Mortgage rates have fallen even further lately, and banks are implementing new incentive programs to entice home owners to refinance their mortgages. The average interest rate on a 30-year mortgage fell to 4.05% for the week ended December 23, 2011, and rates on “jumbo mortgages”, i.e. private loans usually larger than $417,000, are also at new lows, averaging 4.61%.
This will result in significant savings for homeowners seeking to refinance their 30-year mortgages. Since many homeowners have already taken advantage of the lower interest rates and refinanced, banks are rolling out incentives to win new business, particularly regional and community banks.
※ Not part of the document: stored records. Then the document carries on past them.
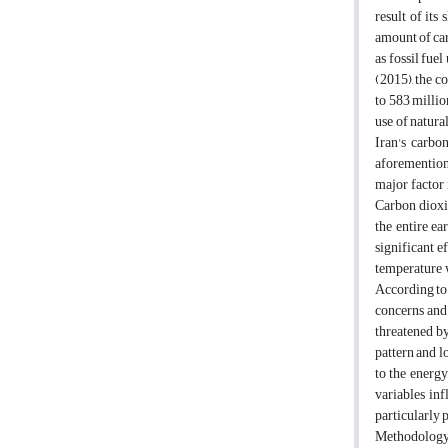
result of its
amount of car
as fossil fue
(2015), the c
to 583 millio
use of natura
Iran's carbo
aforementione
major factor 
Carbon dioxid
the entire ea
significant e
temperature w
According to 
concerns and 
threatened by
pattern and l
to the energy
variables in
particularly 
Methodolog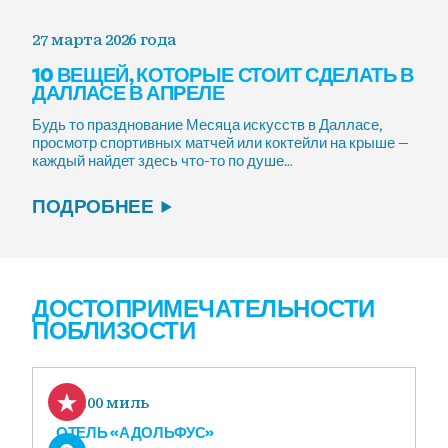
27 марта 2026 года
10 ВЕЩЕЙ, КОТОРЫЕ СТОИТ СДЕЛАТЬ В
ДАЛЛАСЕ В АПРЕЛЕ
Будь то празднование Месяца искусств в Далласе,
просмотр спортивных матчей или коктейли на крыше —
каждый найдет здесь что-то по душе…
ПОДРОБНЕЕ
ДОСТОПРИМЕЧАТЕЛЬНОСТИ
ПОБЛИЗОСТИ
0.00 миль
ОТЕЛЬ «АДОЛЬФУС»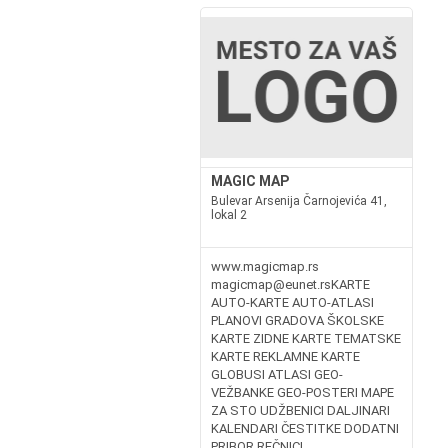
MAGIC MAP
Bulevar Arsenija Čarnojevića 41,
lokal 2
www.magicmap.rs
magicmap@eunet.rsKARTE
AUTO-KARTE AUTO-ATLASI
PLANOVI GRADOVA ŠKOLSKE
KARTE ZIDNE KARTE TEMATSKE
KARTE REKLAMNE KARTE
GLOBUSI ATLASI GEO-
VEŽBANKE GEO-POSTERI MAPE
ZA STO UDŽBENICI DALJINARI
KALENDARI ČESTITKE DODATNI
PRIBOR REČNICI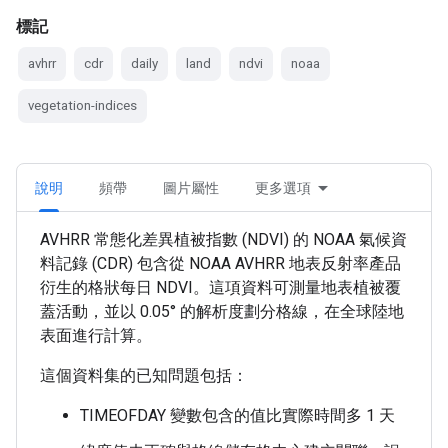
標記
avhrr
cdr
daily
land
ndvi
noaa
vegetation-indices
說明
頻帶
圖片屬性
更多選項
AVHRR 常態化差異植被指數 (NDVI) 的 NOAA 氣候資
料記錄 (CDR) 包含從 NOAA AVHRR 地表反射率產品
衍生的格狀每日 NDVI。這項資料可測量地表植被覆
蓋活動，並以 0.05° 的解析度劃分格線，在全球陸地
表面進行計算。
這個資料集的已知問題包括：
TIMEOFDAY 變數包含的值比實際時間多 1 天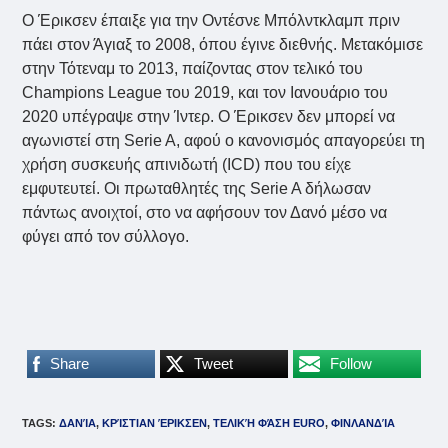
Ο Έρικσεν έπαιξε για την Οντέσνε Μπόλντκλαμπ πριν
πάει στον Άγιαξ το 2008, όπου έγινε διεθνής. Μετακόμισε
στην Τότεναμ το 2013, παίζοντας στον τελικό του
Champions League του 2019, και τον Ιανουάριο του
2020 υπέγραψε στην Ίντερ. Ο Έρικσεν δεν μπορεί να
αγωνιστεί στη Serie A, αφού ο κανονισμός απαγορεύει τη
χρήση συσκευής απινιδωτή (ICD) που του είχε
εμφυτευτεί. Οι πρωταθλητές της Serie A δήλωσαν
πάντως ανοιχτοί, στο να αφήσουν τον Δανό μέσο να
φύγει από τον σύλλογο.
Share
Tweet
Follow
TAGS
:
ΔΑΝΊΑ
,
ΚΡΊΣΤΙΑΝ ΈΡΙΚΣΕΝ
,
ΤΕΛΙΚΉ ΦΆΣΗ EURO
,
ΦΙΝΛΑΝΔΊΑ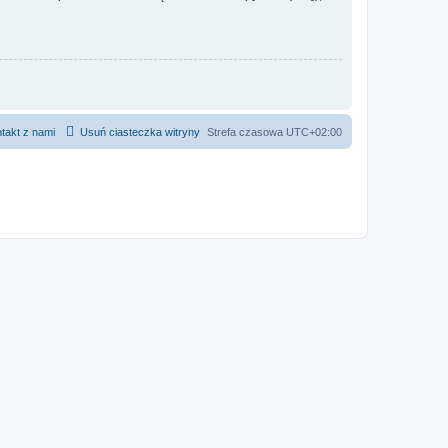
takt z nami
Usuń ciasteczka witryny
Strefa czasowa
UTC+02:00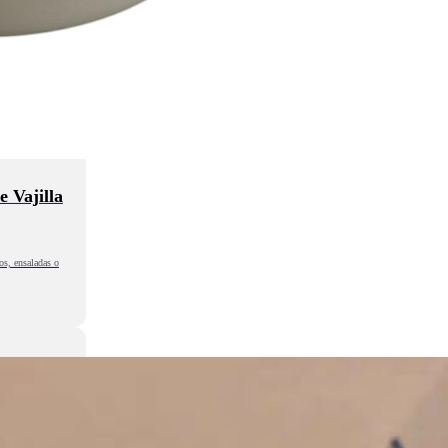
 Vajilla
os, ensaladas o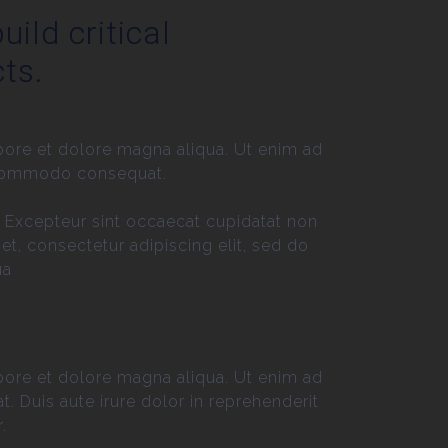
uild critical
ts.
bore et dolore magna aliqua. Ut enim ad
a commodo consequat.
ur. Excepteur sint occaecat cupidatat non
et, consectetur adipiscing elit, sed do
ua
bore et dolore magna aliqua. Ut enim ad
 Duis aute irure dolor in reprehenderit
.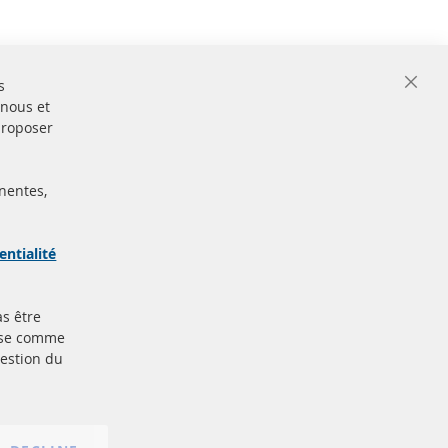
s
Close
 nous et
Cooki
Bar
proposer
nentes,
ertifiées
Sécurisé
Paiement
arque
entialité
as être
Plus de liens
base comme
gestion du
Protection des données
nt
Conditions générales
Politique d'annulation
Mentions légales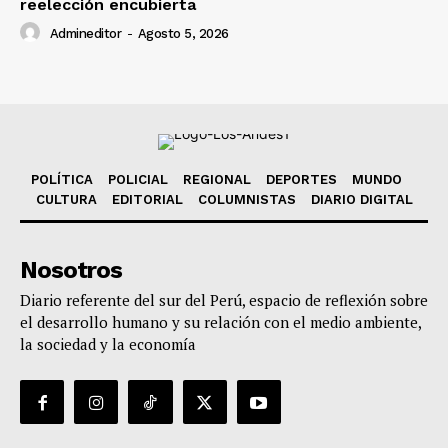
reelección encubierta
Admineditor
-
Agosto 5, 2026
POLÍTICA
POLICIAL
REGIONAL
DEPORTES
MUNDO
CULTURA
EDITORIAL
COLUMNISTAS
DIARIO DIGITAL
Nosotros
Diario referente del sur del Perú, espacio de reflexión sobre
el desarrollo humano y su relación con el medio ambiente,
la sociedad y la economía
The discounts can be sizable.
For example, one bank has aggressively slashed its refinancing fee, thereby saving homeowners thousands of dollars in closing costs. Another bank has taken the rare step and refinances large mortgages up to $4 million at no extra cost. It also allows borrowers to roll the refinancing costs into the mortgage. Moreover, if the borrowers had their original mortgage with that bank, the borrowers are not required to provide the detailed income documentation that other borrowers are required to do in order to refinance.
Unfortunately, many homeowners do not meet the necessary qualifications to refinance.
One of the toughest requirements is that homeowners have at least 10% equity in their homes. The federal government has recently initiated a program that is designed to come to the rescue of homeowners whose mortgage is owned or guaranteed by Freddie Mac or Fannie Mae. It is the revamped Home Affordable Refinance Program (“HARP”) which provides that:
If you’re not behind on your mortgage payments but have been unable to get traditional refinancing because the value of your home has declined, you may be eligible to refinance through MHA’s Home Affordable Refinance Program (HARP). HARP is designed to help you get a new, more affordable, more stable mortgage. HARP refinance loans require a loan application and underwriting process, and refinance fees will apply.
Refinancing is definitely worth a look given the delicate predicament of the Euro Zone which, along with other economic factors, including the still-fragile state of the American economy, is causing investors to park their money in U.S. Treasurys, which drives down mortgage rates, which are tied to those very same U.S. Treasurys.